# [Problem]
Among the entries that follow, some lines contain the word "решений". Show all of them.

# [Extracted entries]
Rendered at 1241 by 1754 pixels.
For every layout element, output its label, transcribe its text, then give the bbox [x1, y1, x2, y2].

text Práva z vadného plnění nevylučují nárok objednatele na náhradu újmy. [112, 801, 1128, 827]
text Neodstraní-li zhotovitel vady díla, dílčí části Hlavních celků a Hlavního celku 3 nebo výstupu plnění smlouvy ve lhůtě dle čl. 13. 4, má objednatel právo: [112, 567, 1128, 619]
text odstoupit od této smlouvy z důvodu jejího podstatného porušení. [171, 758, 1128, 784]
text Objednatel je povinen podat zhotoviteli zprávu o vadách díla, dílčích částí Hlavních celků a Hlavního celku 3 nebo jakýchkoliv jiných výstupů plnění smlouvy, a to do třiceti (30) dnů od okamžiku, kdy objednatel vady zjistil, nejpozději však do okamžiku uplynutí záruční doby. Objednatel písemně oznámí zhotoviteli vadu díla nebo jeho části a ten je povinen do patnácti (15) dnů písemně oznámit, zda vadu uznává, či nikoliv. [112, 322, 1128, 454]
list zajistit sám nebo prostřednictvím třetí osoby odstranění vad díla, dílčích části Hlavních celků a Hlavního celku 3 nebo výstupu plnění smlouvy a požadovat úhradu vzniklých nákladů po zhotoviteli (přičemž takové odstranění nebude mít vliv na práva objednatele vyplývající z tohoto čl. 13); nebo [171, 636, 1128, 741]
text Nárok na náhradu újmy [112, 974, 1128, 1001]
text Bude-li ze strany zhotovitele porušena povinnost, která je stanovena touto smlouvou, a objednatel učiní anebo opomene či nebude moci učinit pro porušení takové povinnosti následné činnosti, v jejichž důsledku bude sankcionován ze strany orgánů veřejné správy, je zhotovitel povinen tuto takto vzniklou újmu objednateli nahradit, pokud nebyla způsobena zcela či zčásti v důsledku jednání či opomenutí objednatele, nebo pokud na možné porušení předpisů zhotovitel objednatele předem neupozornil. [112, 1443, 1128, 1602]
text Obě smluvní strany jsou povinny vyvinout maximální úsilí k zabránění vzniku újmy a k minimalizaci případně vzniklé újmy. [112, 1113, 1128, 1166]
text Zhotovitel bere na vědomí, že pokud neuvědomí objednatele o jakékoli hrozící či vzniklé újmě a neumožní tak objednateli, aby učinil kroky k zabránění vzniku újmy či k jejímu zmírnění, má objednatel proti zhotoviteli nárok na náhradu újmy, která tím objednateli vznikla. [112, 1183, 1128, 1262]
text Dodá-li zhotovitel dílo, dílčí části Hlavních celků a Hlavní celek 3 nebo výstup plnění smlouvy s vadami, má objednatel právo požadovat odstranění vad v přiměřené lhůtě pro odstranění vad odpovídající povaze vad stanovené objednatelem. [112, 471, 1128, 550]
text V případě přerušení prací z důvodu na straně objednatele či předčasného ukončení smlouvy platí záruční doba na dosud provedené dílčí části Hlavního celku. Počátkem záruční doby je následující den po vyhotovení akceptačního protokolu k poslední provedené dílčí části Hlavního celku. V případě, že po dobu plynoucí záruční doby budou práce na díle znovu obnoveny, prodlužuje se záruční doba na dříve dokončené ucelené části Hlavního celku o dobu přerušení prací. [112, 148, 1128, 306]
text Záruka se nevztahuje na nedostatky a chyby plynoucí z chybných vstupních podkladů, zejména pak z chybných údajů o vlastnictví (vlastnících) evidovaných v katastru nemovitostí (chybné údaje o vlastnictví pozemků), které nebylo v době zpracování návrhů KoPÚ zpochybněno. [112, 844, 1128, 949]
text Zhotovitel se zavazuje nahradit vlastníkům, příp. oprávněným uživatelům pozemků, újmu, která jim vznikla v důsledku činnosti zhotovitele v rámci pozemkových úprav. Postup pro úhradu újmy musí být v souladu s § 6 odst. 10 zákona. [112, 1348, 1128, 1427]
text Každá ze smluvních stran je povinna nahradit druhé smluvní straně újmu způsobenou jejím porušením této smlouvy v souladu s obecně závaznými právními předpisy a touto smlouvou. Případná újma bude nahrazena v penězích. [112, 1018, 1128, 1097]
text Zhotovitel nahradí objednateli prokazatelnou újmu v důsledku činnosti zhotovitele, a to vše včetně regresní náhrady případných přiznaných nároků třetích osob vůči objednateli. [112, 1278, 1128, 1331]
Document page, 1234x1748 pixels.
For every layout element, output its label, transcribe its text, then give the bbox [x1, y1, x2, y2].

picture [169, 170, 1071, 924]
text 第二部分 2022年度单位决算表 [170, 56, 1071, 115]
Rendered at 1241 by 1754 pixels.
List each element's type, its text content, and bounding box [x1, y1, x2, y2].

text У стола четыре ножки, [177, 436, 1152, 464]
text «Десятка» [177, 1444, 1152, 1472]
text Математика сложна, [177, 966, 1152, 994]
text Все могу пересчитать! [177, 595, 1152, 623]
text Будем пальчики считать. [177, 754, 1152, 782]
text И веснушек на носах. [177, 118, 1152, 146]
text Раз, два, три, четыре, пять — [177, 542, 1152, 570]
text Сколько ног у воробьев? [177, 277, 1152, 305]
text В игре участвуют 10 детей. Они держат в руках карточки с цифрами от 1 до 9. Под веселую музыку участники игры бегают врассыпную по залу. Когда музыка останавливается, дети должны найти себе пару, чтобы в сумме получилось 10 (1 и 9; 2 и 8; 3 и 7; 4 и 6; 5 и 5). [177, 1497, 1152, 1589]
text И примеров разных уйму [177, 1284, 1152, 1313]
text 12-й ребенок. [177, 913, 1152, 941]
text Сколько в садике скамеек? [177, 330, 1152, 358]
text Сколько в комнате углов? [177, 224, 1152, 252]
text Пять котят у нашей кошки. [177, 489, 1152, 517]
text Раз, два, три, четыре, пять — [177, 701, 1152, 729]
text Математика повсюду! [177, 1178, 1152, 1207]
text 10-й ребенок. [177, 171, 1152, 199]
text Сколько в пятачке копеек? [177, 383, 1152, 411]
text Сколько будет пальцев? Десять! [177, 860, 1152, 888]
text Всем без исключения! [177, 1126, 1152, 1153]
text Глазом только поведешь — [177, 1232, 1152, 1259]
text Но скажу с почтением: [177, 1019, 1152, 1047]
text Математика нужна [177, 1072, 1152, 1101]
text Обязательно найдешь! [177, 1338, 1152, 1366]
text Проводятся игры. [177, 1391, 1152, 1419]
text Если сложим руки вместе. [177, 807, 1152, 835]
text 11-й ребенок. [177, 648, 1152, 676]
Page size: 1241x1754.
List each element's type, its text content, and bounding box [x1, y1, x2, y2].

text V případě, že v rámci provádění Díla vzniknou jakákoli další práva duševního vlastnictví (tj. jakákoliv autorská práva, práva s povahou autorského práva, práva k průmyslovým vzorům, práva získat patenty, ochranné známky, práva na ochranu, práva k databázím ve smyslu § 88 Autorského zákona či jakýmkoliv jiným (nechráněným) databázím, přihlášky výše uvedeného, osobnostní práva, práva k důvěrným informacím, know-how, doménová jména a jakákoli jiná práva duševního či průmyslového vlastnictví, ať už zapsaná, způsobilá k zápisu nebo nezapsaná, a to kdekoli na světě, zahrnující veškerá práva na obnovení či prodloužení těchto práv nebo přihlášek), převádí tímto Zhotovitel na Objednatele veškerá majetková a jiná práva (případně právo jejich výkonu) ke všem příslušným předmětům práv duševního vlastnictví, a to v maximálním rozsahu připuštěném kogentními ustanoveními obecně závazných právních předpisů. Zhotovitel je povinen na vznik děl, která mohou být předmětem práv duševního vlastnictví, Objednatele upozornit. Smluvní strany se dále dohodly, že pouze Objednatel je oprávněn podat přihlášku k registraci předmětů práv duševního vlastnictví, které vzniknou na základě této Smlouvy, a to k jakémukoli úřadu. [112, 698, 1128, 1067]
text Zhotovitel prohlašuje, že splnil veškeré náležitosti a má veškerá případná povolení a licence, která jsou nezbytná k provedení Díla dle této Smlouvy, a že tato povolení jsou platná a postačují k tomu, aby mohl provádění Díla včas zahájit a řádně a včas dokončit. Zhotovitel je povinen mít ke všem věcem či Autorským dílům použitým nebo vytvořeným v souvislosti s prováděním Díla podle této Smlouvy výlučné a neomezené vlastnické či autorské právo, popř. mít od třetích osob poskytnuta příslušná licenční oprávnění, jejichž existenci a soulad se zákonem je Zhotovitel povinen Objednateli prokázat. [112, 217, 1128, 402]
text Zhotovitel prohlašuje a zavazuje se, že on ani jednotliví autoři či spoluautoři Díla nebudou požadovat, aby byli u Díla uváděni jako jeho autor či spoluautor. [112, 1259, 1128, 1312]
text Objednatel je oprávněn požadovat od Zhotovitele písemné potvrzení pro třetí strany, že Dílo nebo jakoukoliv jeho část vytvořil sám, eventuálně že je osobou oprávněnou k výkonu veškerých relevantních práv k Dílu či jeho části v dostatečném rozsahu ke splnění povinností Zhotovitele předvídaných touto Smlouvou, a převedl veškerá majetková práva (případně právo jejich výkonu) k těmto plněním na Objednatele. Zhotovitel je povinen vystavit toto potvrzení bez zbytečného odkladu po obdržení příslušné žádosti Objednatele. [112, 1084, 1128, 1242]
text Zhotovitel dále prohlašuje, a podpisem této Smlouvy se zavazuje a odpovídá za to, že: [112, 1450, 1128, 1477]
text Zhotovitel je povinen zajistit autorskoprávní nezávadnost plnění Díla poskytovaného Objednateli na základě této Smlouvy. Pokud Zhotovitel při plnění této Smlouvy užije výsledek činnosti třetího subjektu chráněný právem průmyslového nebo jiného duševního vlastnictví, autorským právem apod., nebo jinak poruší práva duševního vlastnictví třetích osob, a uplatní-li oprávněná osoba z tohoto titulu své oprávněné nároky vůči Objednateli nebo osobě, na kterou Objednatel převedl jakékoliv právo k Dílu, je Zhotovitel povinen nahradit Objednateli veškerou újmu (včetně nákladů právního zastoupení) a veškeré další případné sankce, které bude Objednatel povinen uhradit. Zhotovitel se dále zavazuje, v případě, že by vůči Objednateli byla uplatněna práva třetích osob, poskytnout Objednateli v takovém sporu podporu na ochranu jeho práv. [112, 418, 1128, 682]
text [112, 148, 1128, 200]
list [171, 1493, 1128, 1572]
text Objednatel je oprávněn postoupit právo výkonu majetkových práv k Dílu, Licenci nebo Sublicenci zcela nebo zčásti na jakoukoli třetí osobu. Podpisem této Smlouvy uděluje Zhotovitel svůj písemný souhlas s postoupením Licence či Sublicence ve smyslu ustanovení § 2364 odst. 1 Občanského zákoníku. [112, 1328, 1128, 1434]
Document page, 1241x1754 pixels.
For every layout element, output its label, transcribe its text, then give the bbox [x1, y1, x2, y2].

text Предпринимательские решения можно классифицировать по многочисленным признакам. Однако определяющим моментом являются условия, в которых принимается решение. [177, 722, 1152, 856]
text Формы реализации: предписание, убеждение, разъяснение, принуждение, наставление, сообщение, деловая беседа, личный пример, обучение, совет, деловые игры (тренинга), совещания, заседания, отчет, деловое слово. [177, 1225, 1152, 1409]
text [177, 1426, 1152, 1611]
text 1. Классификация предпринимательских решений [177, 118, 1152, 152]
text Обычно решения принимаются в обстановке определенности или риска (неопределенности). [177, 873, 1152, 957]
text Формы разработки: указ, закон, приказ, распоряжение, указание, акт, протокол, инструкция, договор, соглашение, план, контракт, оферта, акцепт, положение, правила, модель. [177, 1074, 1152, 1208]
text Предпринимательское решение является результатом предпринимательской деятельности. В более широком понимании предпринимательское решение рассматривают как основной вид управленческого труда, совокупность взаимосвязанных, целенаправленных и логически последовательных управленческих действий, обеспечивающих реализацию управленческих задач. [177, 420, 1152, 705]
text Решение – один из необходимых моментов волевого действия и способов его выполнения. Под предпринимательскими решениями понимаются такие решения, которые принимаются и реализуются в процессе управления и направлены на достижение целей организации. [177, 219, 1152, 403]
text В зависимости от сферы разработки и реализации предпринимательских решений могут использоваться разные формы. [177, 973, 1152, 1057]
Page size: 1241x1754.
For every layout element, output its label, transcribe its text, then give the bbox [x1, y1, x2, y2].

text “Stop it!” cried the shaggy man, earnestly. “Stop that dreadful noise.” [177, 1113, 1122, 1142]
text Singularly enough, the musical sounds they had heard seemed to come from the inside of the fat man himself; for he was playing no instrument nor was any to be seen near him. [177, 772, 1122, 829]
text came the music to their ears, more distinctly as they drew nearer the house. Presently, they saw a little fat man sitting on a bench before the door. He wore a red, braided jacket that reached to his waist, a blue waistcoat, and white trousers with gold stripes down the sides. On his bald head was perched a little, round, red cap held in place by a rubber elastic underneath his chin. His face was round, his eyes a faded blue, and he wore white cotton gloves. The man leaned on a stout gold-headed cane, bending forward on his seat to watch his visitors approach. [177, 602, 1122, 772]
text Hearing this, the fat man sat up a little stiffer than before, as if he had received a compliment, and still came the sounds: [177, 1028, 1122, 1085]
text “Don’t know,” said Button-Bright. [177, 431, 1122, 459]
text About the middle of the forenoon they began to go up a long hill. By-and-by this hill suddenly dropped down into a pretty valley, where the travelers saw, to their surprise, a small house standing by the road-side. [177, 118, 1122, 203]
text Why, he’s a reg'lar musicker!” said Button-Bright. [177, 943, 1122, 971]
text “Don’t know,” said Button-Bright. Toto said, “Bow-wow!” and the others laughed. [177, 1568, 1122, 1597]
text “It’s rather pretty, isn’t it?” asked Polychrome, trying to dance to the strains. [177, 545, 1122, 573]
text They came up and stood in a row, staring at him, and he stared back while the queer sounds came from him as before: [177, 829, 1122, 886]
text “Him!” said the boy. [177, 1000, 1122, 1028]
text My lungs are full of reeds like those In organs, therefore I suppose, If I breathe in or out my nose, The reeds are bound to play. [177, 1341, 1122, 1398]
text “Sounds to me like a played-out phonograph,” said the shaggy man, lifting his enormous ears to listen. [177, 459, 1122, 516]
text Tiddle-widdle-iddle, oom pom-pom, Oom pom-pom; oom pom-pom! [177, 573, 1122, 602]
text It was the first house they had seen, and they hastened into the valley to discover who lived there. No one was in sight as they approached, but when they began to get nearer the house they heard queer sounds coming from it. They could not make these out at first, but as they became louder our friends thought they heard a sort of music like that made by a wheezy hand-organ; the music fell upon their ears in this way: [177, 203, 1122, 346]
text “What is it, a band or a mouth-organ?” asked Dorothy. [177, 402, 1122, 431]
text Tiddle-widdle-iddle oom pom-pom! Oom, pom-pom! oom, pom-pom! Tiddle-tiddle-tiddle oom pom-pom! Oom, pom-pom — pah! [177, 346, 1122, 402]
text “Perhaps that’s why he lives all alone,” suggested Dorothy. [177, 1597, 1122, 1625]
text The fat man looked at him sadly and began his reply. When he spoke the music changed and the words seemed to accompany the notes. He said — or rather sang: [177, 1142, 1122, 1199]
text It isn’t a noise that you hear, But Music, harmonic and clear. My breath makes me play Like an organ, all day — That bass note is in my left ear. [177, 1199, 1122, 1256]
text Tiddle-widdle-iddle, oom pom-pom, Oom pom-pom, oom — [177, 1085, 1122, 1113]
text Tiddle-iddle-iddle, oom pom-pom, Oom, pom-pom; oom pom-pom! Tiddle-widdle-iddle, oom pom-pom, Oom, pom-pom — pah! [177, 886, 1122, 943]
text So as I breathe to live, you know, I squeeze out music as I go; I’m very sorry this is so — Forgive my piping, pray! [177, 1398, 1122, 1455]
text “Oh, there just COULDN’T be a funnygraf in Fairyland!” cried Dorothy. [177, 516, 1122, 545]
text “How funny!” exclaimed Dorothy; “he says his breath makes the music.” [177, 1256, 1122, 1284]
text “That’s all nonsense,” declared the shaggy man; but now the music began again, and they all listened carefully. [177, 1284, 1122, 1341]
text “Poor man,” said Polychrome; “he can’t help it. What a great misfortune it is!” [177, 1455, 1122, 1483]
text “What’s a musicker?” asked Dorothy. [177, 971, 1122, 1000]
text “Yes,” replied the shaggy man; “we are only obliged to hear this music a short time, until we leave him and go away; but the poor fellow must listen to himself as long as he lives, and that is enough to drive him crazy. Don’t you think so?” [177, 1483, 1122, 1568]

# [Answer section]
text 1. Классификация предпринимательских решений [177, 118, 1152, 152]
text В зависимости от сферы разработки и реализации предпринимательских решений могут использоваться разные формы. [177, 973, 1152, 1057]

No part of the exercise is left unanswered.